Elias Asquith + Heather Cox Richardson, Salon
An interview with our guest Heather Cox Richardson about the political dimensions of Reconstruction that led to the Republicans and Democrats swapping sides:
So what is it that happens during Reconstruction that eventually turns Southern whites so strongly against Republicans?   [Democratic President Andrew] Johnson looks at [Republican reforms] and he recognizes that the Republicans are popular enough that if he doesn’t do something to rein them in, a Democrat will never be elected [president] again. He’s got a personal stake in that, but he’s also concerned about the growth of federal government; he thinks it’s way too big already, because [due to] patronage, [the government] is only hiring Republicans and they will always vote Republican and then pretty soon there won’t be any Democrats.   So he vetoes [two ambitious and popular Republican bills] … and in his explanation for his two vetoes … he pulls together a number of things: The idea that if you let everybody have a say in American society, [voters] will redistribute wealth; he pulls together racism; and he pulls together hatred of Republicans on the part of Democrats. So he says that these bills — which are designed to help white people as well as black people — are a deliberate attempt by Republicans to redistribute tax dollars … to black people … and bleed “hardworking white men” dry for the sake of African-Americans.   That link, right there, [between] taxes and helping black people — regardless of what it does for society or regardless of how good it is for everyone — is still the language we use; we’re taking from “makers” and giving to “takers.”
Black Reconstruction
W. E. B. DuBois
The Massachusetts sociologist Du Bois was one of the first, daring revisers of a poisonous narrative of Reconstruction, with racist assumptions and Southern sympathies. He picks up where Douglass left off, saying that Reconstruction itself was a beautiful project — that failed only in its execution:
The unending tragedy of Reconstruction is the utter inability of the American mind to grasp its real significance, its national and worldwide implications.
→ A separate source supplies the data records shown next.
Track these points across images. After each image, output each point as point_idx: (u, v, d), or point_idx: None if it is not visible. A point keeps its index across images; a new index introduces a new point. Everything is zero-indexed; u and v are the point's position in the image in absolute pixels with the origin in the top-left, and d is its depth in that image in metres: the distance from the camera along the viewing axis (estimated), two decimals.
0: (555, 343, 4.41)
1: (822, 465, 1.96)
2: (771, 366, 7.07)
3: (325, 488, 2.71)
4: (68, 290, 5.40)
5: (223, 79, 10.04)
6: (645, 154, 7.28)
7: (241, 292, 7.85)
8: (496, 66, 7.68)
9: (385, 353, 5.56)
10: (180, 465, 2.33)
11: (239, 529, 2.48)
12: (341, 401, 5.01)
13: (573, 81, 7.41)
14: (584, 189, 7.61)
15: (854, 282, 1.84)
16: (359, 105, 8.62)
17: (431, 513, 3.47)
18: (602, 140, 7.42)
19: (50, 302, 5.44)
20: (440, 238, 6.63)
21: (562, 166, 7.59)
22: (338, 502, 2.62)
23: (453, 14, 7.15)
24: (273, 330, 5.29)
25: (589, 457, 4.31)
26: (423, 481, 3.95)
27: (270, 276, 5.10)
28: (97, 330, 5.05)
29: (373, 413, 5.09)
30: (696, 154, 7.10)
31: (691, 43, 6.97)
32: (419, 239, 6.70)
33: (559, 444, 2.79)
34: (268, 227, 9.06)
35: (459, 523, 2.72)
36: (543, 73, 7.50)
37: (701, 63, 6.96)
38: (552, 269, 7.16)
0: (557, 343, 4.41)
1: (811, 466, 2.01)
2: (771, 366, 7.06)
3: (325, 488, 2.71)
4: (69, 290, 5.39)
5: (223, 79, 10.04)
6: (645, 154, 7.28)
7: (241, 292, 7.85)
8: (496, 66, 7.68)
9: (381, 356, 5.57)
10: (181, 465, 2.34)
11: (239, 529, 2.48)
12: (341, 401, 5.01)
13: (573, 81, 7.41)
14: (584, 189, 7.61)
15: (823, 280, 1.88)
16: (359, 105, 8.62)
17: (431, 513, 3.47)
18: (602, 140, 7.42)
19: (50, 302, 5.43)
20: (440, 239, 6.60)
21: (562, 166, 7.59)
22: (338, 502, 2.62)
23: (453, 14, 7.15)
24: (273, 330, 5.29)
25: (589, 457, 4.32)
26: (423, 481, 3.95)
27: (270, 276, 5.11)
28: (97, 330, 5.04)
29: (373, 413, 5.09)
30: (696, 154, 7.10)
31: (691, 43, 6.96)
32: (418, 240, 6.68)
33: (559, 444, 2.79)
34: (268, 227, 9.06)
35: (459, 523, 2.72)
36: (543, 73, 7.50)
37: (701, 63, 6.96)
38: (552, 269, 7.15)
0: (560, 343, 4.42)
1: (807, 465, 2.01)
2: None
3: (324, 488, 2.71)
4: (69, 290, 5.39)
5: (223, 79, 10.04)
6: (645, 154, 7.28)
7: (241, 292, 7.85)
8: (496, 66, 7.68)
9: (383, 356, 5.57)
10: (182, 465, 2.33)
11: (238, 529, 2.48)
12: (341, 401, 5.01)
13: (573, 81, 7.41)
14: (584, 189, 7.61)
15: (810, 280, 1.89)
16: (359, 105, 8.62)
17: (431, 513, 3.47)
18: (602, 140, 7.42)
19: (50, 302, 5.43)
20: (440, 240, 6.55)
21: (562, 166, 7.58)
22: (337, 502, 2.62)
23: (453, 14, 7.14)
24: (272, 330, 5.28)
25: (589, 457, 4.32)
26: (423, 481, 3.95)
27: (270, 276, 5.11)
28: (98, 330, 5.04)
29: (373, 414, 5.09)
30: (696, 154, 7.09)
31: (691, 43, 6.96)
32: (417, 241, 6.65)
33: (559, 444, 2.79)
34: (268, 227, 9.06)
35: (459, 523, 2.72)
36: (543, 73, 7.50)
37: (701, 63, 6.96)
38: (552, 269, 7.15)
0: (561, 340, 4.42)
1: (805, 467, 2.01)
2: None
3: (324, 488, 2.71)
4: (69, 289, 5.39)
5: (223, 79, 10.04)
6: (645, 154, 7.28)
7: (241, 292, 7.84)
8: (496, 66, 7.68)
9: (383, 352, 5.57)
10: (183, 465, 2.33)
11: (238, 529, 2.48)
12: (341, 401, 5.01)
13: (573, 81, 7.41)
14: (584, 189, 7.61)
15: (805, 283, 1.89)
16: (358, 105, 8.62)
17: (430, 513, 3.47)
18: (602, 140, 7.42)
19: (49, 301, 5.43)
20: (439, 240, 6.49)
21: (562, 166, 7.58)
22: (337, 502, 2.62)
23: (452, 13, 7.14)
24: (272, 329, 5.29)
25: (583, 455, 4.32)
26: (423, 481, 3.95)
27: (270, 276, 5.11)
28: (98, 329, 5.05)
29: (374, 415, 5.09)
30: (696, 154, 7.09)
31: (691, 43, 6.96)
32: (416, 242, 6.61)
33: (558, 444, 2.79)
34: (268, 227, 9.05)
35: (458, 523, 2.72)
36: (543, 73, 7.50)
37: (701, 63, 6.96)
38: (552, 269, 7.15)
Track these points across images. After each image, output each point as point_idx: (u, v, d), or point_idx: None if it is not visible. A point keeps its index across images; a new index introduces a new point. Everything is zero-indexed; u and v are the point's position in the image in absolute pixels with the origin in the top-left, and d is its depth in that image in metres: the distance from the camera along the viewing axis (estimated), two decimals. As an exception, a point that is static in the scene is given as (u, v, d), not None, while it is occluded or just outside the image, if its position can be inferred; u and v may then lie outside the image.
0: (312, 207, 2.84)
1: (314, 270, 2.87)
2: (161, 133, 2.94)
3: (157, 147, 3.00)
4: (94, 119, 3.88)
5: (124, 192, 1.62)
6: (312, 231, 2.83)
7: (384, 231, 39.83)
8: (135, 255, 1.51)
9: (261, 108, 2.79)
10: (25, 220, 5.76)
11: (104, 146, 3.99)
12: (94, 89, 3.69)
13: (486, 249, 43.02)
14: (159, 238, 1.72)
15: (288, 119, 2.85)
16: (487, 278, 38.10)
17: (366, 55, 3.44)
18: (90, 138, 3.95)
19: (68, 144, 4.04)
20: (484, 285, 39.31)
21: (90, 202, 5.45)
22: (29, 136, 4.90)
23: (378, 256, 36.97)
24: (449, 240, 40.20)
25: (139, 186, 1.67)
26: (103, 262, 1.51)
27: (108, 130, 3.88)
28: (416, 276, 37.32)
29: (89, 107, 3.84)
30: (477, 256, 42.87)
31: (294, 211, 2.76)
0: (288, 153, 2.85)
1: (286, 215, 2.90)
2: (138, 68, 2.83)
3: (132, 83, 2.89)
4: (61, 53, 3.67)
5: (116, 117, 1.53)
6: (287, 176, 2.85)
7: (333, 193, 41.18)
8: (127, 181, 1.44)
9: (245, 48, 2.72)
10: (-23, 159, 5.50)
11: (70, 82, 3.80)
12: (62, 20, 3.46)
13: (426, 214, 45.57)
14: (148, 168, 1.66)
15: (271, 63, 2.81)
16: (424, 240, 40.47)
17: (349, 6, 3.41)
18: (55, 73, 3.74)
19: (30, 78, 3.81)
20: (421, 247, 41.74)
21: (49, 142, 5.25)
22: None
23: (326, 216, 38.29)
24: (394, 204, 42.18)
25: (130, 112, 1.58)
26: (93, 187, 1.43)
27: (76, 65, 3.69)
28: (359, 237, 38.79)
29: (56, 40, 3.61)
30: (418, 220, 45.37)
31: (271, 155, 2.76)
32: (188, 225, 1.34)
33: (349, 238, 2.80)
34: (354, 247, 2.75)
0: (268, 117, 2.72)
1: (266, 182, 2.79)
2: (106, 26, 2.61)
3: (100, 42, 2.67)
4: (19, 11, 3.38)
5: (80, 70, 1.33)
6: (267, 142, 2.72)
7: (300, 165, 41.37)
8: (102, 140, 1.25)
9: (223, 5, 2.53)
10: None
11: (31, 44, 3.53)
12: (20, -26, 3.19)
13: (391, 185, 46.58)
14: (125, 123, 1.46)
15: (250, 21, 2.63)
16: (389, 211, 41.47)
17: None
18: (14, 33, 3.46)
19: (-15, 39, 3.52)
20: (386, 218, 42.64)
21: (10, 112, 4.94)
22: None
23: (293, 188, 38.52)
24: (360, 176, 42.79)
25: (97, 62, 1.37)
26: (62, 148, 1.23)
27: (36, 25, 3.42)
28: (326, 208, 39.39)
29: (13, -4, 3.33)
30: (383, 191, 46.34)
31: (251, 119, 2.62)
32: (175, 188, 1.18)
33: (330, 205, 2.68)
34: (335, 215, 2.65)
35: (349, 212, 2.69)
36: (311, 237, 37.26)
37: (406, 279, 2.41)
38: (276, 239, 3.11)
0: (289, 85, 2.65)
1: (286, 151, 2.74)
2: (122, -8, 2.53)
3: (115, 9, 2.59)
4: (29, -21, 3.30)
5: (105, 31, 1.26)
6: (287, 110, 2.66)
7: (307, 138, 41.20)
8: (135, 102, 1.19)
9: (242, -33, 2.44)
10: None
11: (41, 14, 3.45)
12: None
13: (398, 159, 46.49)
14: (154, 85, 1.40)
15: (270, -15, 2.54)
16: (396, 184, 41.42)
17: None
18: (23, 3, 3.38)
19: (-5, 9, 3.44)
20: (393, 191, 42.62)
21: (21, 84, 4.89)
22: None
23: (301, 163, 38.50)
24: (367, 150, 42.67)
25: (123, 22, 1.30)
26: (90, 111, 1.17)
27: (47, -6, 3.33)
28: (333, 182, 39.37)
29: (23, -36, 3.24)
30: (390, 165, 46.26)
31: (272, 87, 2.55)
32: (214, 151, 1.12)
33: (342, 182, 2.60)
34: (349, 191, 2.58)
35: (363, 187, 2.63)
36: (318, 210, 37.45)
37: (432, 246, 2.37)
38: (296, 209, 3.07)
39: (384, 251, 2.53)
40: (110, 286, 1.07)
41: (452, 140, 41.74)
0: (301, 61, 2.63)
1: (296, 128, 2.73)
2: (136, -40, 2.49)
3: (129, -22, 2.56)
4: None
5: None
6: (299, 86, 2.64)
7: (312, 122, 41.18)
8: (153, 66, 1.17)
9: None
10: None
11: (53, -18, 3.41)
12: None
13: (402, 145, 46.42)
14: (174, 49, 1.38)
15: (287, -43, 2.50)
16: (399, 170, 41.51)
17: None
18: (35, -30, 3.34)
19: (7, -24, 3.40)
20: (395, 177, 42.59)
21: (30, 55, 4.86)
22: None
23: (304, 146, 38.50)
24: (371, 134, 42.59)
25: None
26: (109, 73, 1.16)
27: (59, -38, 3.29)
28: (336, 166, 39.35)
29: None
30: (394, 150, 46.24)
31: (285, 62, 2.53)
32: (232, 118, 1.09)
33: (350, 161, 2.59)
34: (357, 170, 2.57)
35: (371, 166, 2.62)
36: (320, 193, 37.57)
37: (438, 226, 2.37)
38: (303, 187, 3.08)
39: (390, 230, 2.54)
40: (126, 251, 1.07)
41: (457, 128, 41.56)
It was vain for Sumner and Stevens to hammer in the ears of the people that this problem involved the very foundations of American democracy, both political and economic. We are still too blind and infatuated to conceive of the emancipation of the laboring class in half the nation as a revolution comparable to the upheavals in France in the past, and in Russia, Spain, India and China today.   We were worried when the beginnings of this experiment cost Eighteen Millions of Dollars, and quite aghast when a debt of Two Hundred and Twenty-Five Millions was involved, including waste and theft. We apparently expected that this social upheaval was going to be accomplished with peace, honesty and efficiency, and that the planters were going quietly to surrender the right to live on the labor of black folk, after two hundred and fifty years of habitual exploitation. And it seems to America a proof of inherent race inferiority that four million slaves did not completely emancipate themselves in eighty years, in the midst of nine million bitter enemies, and indifferent public opinion of the whole nation. If the Reconstruction of the Southern states, from slavery to free labor, and from aristocracy to industrial democracy, had been conceived as a major national program of America, whose accomplishment at any price was well worth the effort, we should be living today in a different world.   The attempt to make black men American citizens was in a certain sense all a failure, but a splendid failure. It did not fail where it was expected to fail. It was Athanasius contra mundum, with back to the wall, outnumbered ten to one, with all the wealth and all the opportunity, and all the world against him. And only in his hands and heart the consciousness of a great and just cause; fighting the battle of all the oppressed and despised humanity of every race and color, against the massed hirelings of Religion, Science, Education, Law, and brute force.